** Opening Records supplied block **

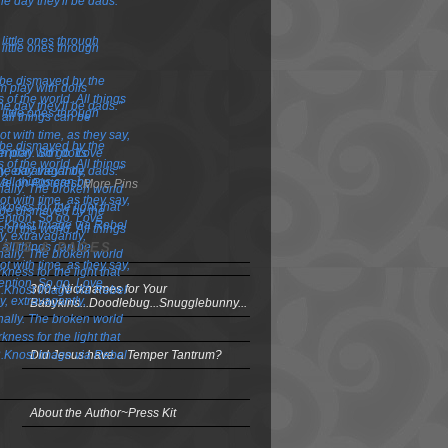
More Pins
OSTS & PAGES
300+ Nicknames for Your
Babykins...Doodlebug...Snugglebunny...
Did Jesus have a Temper Tantrum?
About the Author~Press Kit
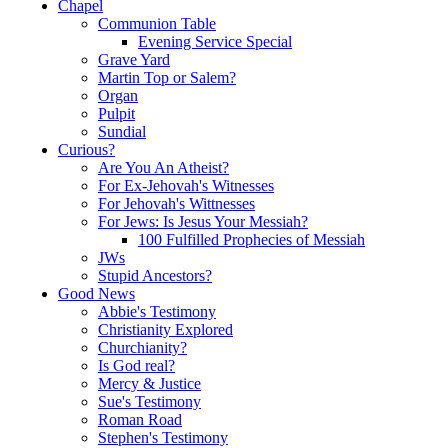
Chapel
Communion Table
Evening Service Special
Grave Yard
Martin Top or Salem?
Organ
Pulpit
Sundial
Curious?
Are You An Atheist?
For Ex-Jehovah's Witnesses
For Jehovah's Wittnesses
For Jews: Is Jesus Your Messiah?
100 Fulfilled Prophecies of Messiah
JWs
Stupid Ancestors?
Good News
Abbie's Testimony
Christianity Explored
Churchianity?
Is God real?
Mercy & Justice
Sue's Testimony
Roman Road
Stephen's Testimony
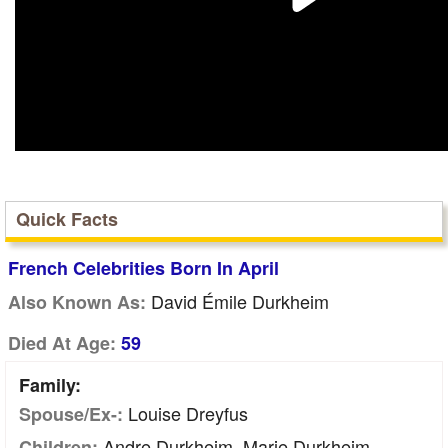
Quick Facts
French Celebrities Born In April
David Émile Durkheim
Also Known As:
Died At Age:
59
Family:
Louise Dreyfus
Spouse/Ex-:
Andre Durkheim, Marie Durkheim
Children:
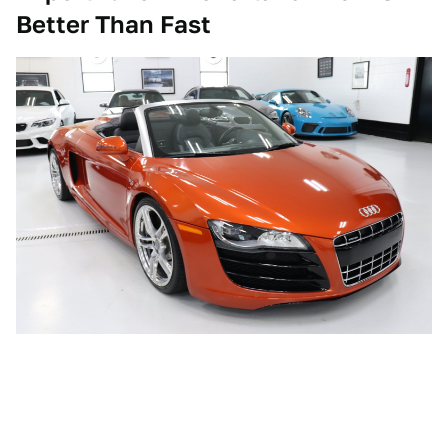
Better Than Fast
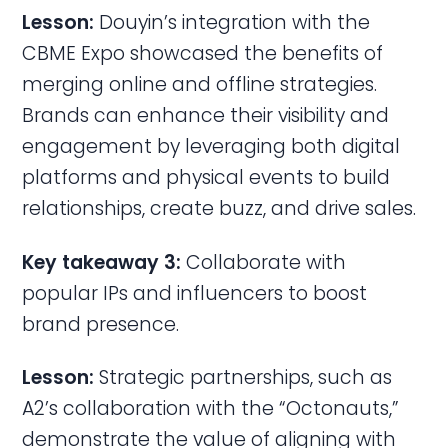
Lesson:
Douyin’s integration with the
CBME Expo showcased the benefits of
merging online and offline strategies.
Brands can enhance their visibility and
engagement by leveraging both digital
platforms and physical events to build
relationships, create buzz, and drive sales.
Key takeaway 3:
Collaborate with
popular IPs and influencers to boost
brand presence.
Lesson:
Strategic partnerships, such as
A2’s collaboration with the “Octonauts,”
demonstrate the value of aligning with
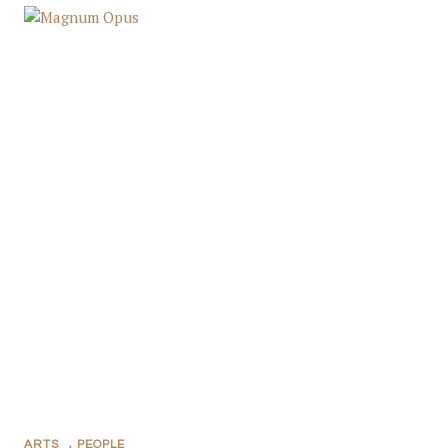
ARTS
,
PEOPLE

** Closing Records supplied block **

Work task:
Whenever a line of the data includes the word "Messiah", show that line in full.

Answer for the task:
For Jews: Is Jesus Your Messiah?
100 Fulfilled Prophecies of Messiah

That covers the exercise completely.